I got this guy a few days ago. I'm wondering if he is an opaque or a cellophane?

Also I would love to see what you guys like about him as well as what you dislike.

I plan on breeding him some time in the future but I haven't got a female for him yet. Thanks!


----------



## mili_vanili (May 29, 2020)

Looks amazing, i am getting mine in 2 days and i couldnt even chose colour. Nothing there to dislike as long as he is healthy


----------



## littlescallop33 (May 16, 2020)

Love the color and opalescent sheen of his fins and scales. Also love his aqua colored eyes, he looks gorgeous!


----------



## RussellTheShihTzu (Mar 19, 2013)

Can you get a side view of him flaring? That's essential to making a critique. That way you can see body shape, fin proportion, etc. Thank you.


----------



## tabither (May 22, 2020)

Hi, here's some not so great quality photos of him flaring from the side!


----------



## tabither (May 22, 2020)

Another picture of him still for once


----------



## indjo (Jun 6, 2010)

IMO, he is opaque. He is not cello because he has color, though light on body and more on fins.

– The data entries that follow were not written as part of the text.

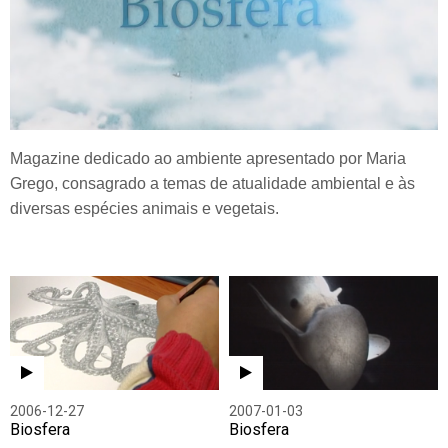
Magazine dedicado ao ambiente apresentado por Maria
Grego, consagrado a temas de atualidade ambiental e às
diversas espécies animais e vegetais.
2006-12-27
2007-01-03
Biosfera
Biosfera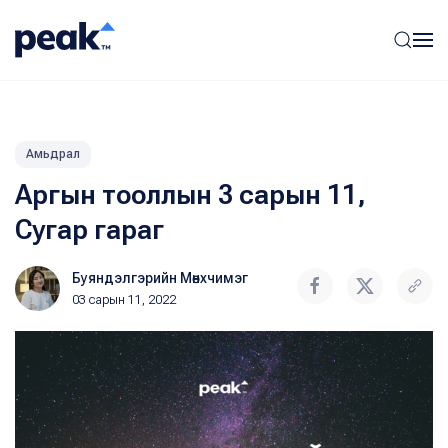
Амьдрал
Аргын тооллын 3 сарын 11,
Сугар гараг
Буяндэлгэрийн Мөнхчимэг
03 сарын 11, 2022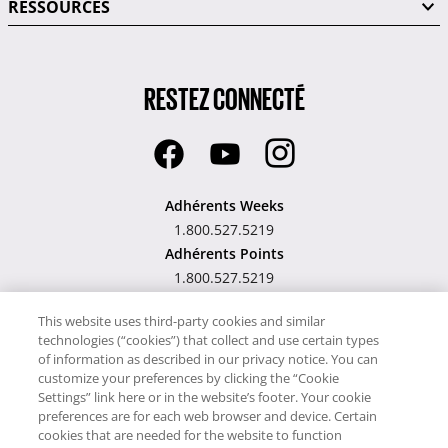
RESSOURCES
RESTEZ CONNECTÉ
Adhérents Weeks
1.800.527.5219
Adhérents Points
1.800.527.5219
Hawaii TAT Broker ID
This website uses third-party cookies and similar
technologies (“cookies”) that collect and use certain types
#TA-023-193-6000-01
of information as described in our privacy notice. You can
customize your preferences by clicking the “Cookie
Settings” link here or in the website’s footer. Your cookie
preferences are for each web browser and device. Certain
cookies that are needed for the website to function
Notre site utilise des cookies pour son fonctionnement et pour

His dorsal could be better - more rounded or even better, leaning forward. Caudal is rather round - you want a "D" shape or close to it. Anal looks standard. Ventrals seems rather thin, and has protruding ray - you want a blade shape, ending at a point.

Body looks good (fairly equal top and bottom if you draw a line in the middle from mouth to tail) with wide peduncle (width ratio of peduncle to body).

Pair to a female that compliments his weaknesses. Perhaps to a DT if you can find one - to add branching on dorsal and make it lean forward.

And pair to an opaque if you want to go for white - keep breeding those with the most opaque to eventually create true white.


----------